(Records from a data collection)
•••

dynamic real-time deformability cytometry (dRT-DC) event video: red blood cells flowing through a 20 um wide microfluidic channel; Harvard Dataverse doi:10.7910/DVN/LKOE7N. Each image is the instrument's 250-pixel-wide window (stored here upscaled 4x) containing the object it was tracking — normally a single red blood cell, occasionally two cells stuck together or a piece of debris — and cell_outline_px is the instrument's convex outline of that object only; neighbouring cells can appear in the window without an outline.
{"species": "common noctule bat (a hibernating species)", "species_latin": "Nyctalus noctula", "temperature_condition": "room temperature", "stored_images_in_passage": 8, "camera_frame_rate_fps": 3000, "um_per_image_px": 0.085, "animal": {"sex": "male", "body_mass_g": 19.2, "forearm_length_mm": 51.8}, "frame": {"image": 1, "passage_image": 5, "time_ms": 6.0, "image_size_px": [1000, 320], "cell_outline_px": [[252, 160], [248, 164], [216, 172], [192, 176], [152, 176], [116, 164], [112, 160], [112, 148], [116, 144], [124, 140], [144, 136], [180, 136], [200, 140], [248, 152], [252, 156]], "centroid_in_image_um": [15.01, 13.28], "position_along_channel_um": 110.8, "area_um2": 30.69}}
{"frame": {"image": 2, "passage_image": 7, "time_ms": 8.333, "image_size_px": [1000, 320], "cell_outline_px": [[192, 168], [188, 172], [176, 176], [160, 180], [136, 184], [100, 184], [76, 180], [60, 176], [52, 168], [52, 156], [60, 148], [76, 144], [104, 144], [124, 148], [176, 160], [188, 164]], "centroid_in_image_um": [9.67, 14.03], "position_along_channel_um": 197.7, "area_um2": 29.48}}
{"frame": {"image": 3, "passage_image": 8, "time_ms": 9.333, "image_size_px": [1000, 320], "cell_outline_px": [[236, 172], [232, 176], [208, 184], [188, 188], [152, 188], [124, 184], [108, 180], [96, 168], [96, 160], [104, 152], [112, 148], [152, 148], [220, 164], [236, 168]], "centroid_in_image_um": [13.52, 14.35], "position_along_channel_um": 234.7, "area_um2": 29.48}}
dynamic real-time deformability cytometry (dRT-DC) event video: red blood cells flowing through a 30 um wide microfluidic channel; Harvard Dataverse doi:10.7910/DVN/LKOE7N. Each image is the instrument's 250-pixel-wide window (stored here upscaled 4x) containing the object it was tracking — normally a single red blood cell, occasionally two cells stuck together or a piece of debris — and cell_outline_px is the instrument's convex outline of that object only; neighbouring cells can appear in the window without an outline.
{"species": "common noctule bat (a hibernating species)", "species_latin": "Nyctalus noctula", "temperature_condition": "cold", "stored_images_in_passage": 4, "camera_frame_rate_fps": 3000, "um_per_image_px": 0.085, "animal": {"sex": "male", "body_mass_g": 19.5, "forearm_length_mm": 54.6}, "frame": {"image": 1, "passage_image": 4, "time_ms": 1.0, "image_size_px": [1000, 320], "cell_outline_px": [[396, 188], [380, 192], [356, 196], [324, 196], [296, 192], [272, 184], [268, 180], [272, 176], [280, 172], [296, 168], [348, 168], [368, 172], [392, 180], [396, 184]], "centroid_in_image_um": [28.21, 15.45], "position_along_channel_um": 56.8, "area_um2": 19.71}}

•••

• _Task goal_
Please set down the whole listing above without altering a single line.

• _Task response_
dynamic real-time deformability cytometry (dRT-DC) event video: red blood cells flowing through a 20 um wide microfluidic channel; Harvard Dataverse doi:10.7910/DVN/LKOE7N. Each image is the instrument's 250-pixel-wide window (stored here upscaled 4x) containing the object it was tracking — normally a single red blood cell, occasionally two cells stuck together or a piece of debris — and cell_outline_px is the instrument's convex outline of that object only; neighbouring cells can appear in the window without an outline.
{"species": "common noctule bat (a hibernating species)", "species_latin": "Nyctalus noctula", "temperature_condition": "room temperature", "stored_images_in_passage": 8, "camera_frame_rate_fps": 3000, "um_per_image_px": 0.085, "animal": {"sex": "male", "body_mass_g": 19.2, "forearm_length_mm": 51.8}, "frame": {"image": 1, "passage_image": 5, "time_ms": 6.0, "image_size_px": [1000, 320], "cell_outline_px": [[252, 160], [248, 164], [216, 172], [192, 176], [152, 176], [116, 164], [112, 160], [112, 148], [116, 144], [124, 140], [144, 136], [180, 136], [200, 140], [248, 152], [252, 156]], "centroid_in_image_um": [15.01, 13.28], "position_along_channel_um": 110.8, "area_um2": 30.69}}
{"frame": {"image": 2, "passage_image": 7, "time_ms": 8.333, "image_size_px": [1000, 320], "cell_outline_px": [[192, 168], [188, 172], [176, 176], [160, 180], [136, 184], [100, 184], [76, 180], [60, 176], [52, 168], [52, 156], [60, 148], [76, 144], [104, 144], [124, 148], [176, 160], [188, 164]], "centroid_in_image_um": [9.67, 14.03], "position_along_channel_um": 197.7, "area_um2": 29.48}}
{"frame": {"image": 3, "passage_image": 8, "time_ms": 9.333, "image_size_px": [1000, 320], "cell_outline_px": [[236, 172], [232, 176], [208, 184], [188, 188], [152, 188], [124, 184], [108, 180], [96, 168], [96, 160], [104, 152], [112, 148], [152, 148], [220, 164], [236, 168]], "centroid_in_image_um": [13.52, 14.35], "position_along_channel_um": 234.7, "area_um2": 29.48}}
dynamic real-time deformability cytometry (dRT-DC) event video: red blood cells flowing through a 30 um wide microfluidic channel; Harvard Dataverse doi:10.7910/DVN/LKOE7N. Each image is the instrument's 250-pixel-wide window (stored here upscaled 4x) containing the object it was tracking — normally a single red blood cell, occasionally two cells stuck together or a piece of debris — and cell_outline_px is the instrument's convex outline of that object only; neighbouring cells can appear in the window without an outline.
{"species": "common noctule bat (a hibernating species)", "species_latin": "Nyctalus noctula", "temperature_condition": "cold", "stored_images_in_passage": 4, "camera_frame_rate_fps": 3000, "um_per_image_px": 0.085, "animal": {"sex": "male", "body_mass_g": 19.5, "forearm_length_mm": 54.6}, "frame": {"image": 1, "passage_image": 4, "time_ms": 1.0, "image_size_px": [1000, 320], "cell_outline_px": [[396, 188], [380, 192], [356, 196], [324, 196], [296, 192], [272, 184], [268, 180], [272, 176], [280, 172], [296, 168], [348, 168], [368, 172], [392, 180], [396, 184]], "centroid_in_image_um": [28.21, 15.45], "position_along_channel_um": 56.8, "area_um2": 19.71}}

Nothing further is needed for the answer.